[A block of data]
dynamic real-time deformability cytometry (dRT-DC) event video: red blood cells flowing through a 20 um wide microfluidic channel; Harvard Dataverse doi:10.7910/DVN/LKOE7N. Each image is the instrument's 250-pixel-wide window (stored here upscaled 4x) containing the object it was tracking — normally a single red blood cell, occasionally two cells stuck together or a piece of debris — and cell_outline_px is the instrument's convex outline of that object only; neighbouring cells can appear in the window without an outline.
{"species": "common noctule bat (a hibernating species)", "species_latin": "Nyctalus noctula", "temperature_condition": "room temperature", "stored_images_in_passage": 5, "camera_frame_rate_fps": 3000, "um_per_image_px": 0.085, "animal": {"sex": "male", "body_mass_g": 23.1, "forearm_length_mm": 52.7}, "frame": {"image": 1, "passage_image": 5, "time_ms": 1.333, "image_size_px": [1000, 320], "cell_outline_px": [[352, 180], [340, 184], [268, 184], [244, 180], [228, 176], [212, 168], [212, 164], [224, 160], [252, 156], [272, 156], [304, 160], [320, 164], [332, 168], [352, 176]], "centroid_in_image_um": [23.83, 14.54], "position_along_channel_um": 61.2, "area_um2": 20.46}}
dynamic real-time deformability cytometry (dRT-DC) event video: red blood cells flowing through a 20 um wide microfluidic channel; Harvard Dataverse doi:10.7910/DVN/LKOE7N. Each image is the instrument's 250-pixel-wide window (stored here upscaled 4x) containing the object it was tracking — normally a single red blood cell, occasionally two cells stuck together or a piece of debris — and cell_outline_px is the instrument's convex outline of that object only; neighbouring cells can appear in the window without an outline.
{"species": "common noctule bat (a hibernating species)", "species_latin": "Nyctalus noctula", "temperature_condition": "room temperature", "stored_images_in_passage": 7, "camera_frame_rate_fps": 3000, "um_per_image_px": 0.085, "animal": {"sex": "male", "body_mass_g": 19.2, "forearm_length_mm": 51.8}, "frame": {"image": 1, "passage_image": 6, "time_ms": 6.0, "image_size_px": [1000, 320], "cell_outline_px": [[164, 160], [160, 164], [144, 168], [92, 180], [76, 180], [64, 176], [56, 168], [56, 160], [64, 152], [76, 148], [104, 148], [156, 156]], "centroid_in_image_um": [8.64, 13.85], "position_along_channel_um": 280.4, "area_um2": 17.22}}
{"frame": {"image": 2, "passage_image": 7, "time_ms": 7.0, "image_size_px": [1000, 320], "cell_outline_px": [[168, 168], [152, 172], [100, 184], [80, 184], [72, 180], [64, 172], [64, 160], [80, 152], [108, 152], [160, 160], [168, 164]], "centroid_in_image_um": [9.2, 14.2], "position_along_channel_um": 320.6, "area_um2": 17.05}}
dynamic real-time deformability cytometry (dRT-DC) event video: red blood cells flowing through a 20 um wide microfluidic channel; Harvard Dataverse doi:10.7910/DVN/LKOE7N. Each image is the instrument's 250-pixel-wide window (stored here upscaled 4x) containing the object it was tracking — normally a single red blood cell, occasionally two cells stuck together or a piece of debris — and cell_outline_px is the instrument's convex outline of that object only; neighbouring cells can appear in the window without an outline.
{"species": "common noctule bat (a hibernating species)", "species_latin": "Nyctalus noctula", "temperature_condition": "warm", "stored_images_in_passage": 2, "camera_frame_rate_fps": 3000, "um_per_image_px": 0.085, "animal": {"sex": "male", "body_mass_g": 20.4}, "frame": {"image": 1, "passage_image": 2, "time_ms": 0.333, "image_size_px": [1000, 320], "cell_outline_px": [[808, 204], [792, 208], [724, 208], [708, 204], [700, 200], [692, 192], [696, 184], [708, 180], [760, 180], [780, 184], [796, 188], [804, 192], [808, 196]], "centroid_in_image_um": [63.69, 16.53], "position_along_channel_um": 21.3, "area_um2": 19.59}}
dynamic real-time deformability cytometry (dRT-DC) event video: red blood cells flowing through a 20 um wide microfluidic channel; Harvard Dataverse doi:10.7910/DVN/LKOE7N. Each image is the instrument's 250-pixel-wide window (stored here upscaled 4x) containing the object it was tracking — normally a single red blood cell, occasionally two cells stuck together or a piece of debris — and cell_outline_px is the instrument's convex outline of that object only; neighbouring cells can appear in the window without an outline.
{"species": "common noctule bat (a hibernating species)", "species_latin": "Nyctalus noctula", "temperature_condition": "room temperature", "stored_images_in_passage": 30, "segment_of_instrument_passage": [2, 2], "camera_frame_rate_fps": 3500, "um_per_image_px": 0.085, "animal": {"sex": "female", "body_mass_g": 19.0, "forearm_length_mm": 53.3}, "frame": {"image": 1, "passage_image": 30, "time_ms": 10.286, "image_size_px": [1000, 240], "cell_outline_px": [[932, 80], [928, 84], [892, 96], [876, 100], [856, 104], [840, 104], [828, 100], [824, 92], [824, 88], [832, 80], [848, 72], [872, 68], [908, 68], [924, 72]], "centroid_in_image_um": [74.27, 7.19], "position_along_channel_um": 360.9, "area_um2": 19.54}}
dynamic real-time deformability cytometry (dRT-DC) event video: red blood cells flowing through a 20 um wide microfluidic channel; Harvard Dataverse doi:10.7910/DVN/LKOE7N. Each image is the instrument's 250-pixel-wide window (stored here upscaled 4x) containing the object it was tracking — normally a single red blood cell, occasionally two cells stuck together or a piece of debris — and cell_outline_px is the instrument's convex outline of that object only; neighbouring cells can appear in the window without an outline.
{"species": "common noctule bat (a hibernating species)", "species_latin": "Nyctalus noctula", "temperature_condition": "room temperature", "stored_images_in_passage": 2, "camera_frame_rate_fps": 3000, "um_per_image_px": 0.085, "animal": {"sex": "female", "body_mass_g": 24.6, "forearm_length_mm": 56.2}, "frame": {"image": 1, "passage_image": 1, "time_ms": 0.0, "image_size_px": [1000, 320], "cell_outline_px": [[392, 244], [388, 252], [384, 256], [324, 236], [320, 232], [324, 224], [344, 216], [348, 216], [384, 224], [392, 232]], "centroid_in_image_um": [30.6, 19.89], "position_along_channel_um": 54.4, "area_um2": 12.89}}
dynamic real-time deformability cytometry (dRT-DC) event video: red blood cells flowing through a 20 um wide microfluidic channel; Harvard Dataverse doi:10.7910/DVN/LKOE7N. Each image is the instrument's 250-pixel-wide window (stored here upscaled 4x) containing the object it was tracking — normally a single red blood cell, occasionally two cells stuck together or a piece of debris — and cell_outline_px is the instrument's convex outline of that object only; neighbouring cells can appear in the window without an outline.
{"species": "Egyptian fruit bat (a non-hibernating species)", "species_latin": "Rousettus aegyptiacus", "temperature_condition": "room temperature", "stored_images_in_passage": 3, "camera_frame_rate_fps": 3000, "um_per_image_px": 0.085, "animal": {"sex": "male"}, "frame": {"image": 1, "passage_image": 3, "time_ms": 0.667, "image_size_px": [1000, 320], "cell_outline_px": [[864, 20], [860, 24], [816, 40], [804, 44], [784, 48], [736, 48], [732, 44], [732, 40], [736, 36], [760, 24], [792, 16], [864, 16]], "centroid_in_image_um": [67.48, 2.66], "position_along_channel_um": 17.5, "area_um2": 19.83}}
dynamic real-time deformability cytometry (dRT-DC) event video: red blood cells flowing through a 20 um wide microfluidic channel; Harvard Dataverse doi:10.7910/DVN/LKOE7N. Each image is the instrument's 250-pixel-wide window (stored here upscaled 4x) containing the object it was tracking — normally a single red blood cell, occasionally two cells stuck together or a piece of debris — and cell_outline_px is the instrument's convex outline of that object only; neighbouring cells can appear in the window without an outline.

WHAT IS REQUIRED »
Type out the entries again, word for word.

SOLUTION TO THIS EXERCISE »
dynamic real-time deformability cytometry (dRT-DC) event video: red blood cells flowing through a 20 um wide microfluidic channel; Harvard Dataverse doi:10.7910/DVN/LKOE7N. Each image is the instrument's 250-pixel-wide window (stored here upscaled 4x) containing the object it was tracking — normally a single red blood cell, occasionally two cells stuck together or a piece of debris — and cell_outline_px is the instrument's convex outline of that object only; neighbouring cells can appear in the window without an outline.
{"species": "common noctule bat (a hibernating species)", "species_latin": "Nyctalus noctula", "temperature_condition": "room temperature", "stored_images_in_passage": 5, "camera_frame_rate_fps": 3000, "um_per_image_px": 0.085, "animal": {"sex": "male", "body_mass_g": 23.1, "forearm_length_mm": 52.7}, "frame": {"image": 1, "passage_image": 5, "time_ms": 1.333, "image_size_px": [1000, 320], "cell_outline_px": [[352, 180], [340, 184], [268, 184], [244, 180], [228, 176], [212, 168], [212, 164], [224, 160], [252, 156], [272, 156], [304, 160], [320, 164], [332, 168], [352, 176]], "centroid_in_image_um": [23.83, 14.54], "position_along_channel_um": 61.2, "area_um2": 20.46}}
dynamic real-time deformability cytometry (dRT-DC) event video: red blood cells flowing through a 20 um wide microfluidic channel; Harvard Dataverse doi:10.7910/DVN/LKOE7N. Each image is the instrument's 250-pixel-wide window (stored here upscaled 4x) containing the object it was tracking — normally a single red blood cell, occasionally two cells stuck together or a piece of debris — and cell_outline_px is the instrument's convex outline of that object only; neighbouring cells can appear in the window without an outline.
{"species": "common noctule bat (a hibernating species)", "species_latin": "Nyctalus noctula", "temperature_condition": "room temperature", "stored_images_in_passage": 7, "camera_frame_rate_fps": 3000, "um_per_image_px": 0.085, "animal": {"sex": "male", "body_mass_g": 19.2, "forearm_length_mm": 51.8}, "frame": {"image": 1, "passage_image": 6, "time_ms": 6.0, "image_size_px": [1000, 320], "cell_outline_px": [[164, 160], [160, 164], [144, 168], [92, 180], [76, 180], [64, 176], [56, 168], [56, 160], [64, 152], [76, 148], [104, 148], [156, 156]], "centroid_in_image_um": [8.64, 13.85], "position_along_channel_um": 280.4, "area_um2": 17.22}}
{"frame": {"image": 2, "passage_image": 7, "time_ms": 7.0, "image_size_px": [1000, 320], "cell_outline_px": [[168, 168], [152, 172], [100, 184], [80, 184], [72, 180], [64, 172], [64, 160], [80, 152], [108, 152], [160, 160], [168, 164]], "centroid_in_image_um": [9.2, 14.2], "position_along_channel_um": 320.6, "area_um2": 17.05}}
dynamic real-time deformability cytometry (dRT-DC) event video: red blood cells flowing through a 20 um wide microfluidic channel; Harvard Dataverse doi:10.7910/DVN/LKOE7N. Each image is the instrument's 250-pixel-wide window (stored here upscaled 4x) containing the object it was tracking — normally a single red blood cell, occasionally two cells stuck together or a piece of debris — and cell_outline_px is the instrument's convex outline of that object only; neighbouring cells can appear in the window without an outline.
{"species": "common noctule bat (a hibernating species)", "species_latin": "Nyctalus noctula", "temperature_condition": "warm", "stored_images_in_passage": 2, "camera_frame_rate_fps": 3000, "um_per_image_px": 0.085, "animal": {"sex": "male", "body_mass_g": 20.4}, "frame": {"image": 1, "passage_image": 2, "time_ms": 0.333, "image_size_px": [1000, 320], "cell_outline_px": [[808, 204], [792, 208], [724, 208], [708, 204], [700, 200], [692, 192], [696, 184], [708, 180], [760, 180], [780, 184], [796, 188], [804, 192], [808, 196]], "centroid_in_image_um": [63.69, 16.53], "position_along_channel_um": 21.3, "area_um2": 19.59}}
dynamic real-time deformability cytometry (dRT-DC) event video: red blood cells flowing through a 20 um wide microfluidic channel; Harvard Dataverse doi:10.7910/DVN/LKOE7N. Each image is the instrument's 250-pixel-wide window (stored here upscaled 4x) containing the object it was tracking — normally a single red blood cell, occasionally two cells stuck together or a piece of debris — and cell_outline_px is the instrument's convex outline of that object only; neighbouring cells can appear in the window without an outline.
{"species": "common noctule bat (a hibernating species)", "species_latin": "Nyctalus noctula", "temperature_condition": "room temperature", "stored_images_in_passage": 30, "segment_of_instrument_passage": [2, 2], "camera_frame_rate_fps": 3500, "um_per_image_px": 0.085, "animal": {"sex": "female", "body_mass_g": 19.0, "forearm_length_mm": 53.3}, "frame": {"image": 1, "passage_image": 30, "time_ms": 10.286, "image_size_px": [1000, 240], "cell_outline_px": [[932, 80], [928, 84], [892, 96], [876, 100], [856, 104], [840, 104], [828, 100], [824, 92], [824, 88], [832, 80], [848, 72], [872, 68], [908, 68], [924, 72]], "centroid_in_image_um": [74.27, 7.19], "position_along_channel_um": 360.9, "area_um2": 19.54}}
dynamic real-time deformability cytometry (dRT-DC) event video: red blood cells flowing through a 20 um wide microfluidic channel; Harvard Dataverse doi:10.7910/DVN/LKOE7N. Each image is the instrument's 250-pixel-wide window (stored here upscaled 4x) containing the object it was tracking — normally a single red blood cell, occasionally two cells stuck together or a piece of debris — and cell_outline_px is the instrument's convex outline of that object only; neighbouring cells can appear in the window without an outline.
{"species": "common noctule bat (a hibernating species)", "species_latin": "Nyctalus noctula", "temperature_condition": "room temperature", "stored_images_in_passage": 2, "camera_frame_rate_fps": 3000, "um_per_image_px": 0.085, "animal": {"sex": "female", "body_mass_g": 24.6, "forearm_length_mm": 56.2}, "frame": {"image": 1, "passage_image": 1, "time_ms": 0.0, "image_size_px": [1000, 320], "cell_outline_px": [[392, 244], [388, 252], [384, 256], [324, 236], [320, 232], [324, 224], [344, 216], [348, 216], [384, 224], [392, 232]], "centroid_in_image_um": [30.6, 19.89], "position_along_channel_um": 54.4, "area_um2": 12.89}}
dynamic real-time deformability cytometry (dRT-DC) event video: red blood cells flowing through a 20 um wide microfluidic channel; Harvard Dataverse doi:10.7910/DVN/LKOE7N. Each image is the instrument's 250-pixel-wide window (stored here upscaled 4x) containing the object it was tracking — normally a single red blood cell, occasionally two cells stuck together or a piece of debris — and cell_outline_px is the instrument's convex outline of that object only; neighbouring cells can appear in the window without an outline.
{"species": "Egyptian fruit bat (a non-hibernating species)", "species_latin": "Rousettus aegyptiacus", "temperature_condition": "room temperature", "stored_images_in_passage": 3, "camera_frame_rate_fps": 3000, "um_per_image_px": 0.085, "animal": {"sex": "male"}, "frame": {"image": 1, "passage_image": 3, "time_ms": 0.667, "image_size_px": [1000, 320], "cell_outline_px": [[864, 20], [860, 24], [816, 40], [804, 44], [784, 48], [736, 48], [732, 44], [732, 40], [736, 36], [760, 24], [792, 16], [864, 16]], "centroid_in_image_um": [67.48, 2.66], "position_along_channel_um": 17.5, "area_um2": 19.83}}
dynamic real-time deformability cytometry (dRT-DC) event video: red blood cells flowing through a 20 um wide microfluidic channel; Harvard Dataverse doi:10.7910/DVN/LKOE7N. Each image is the instrument's 250-pixel-wide window (stored here upscaled 4x) containing the object it was tracking — normally a single red blood cell, occasionally two cells stuck together or a piece of debris — and cell_outline_px is the instrument's convex outline of that object only; neighbouring cells can appear in the window without an outline.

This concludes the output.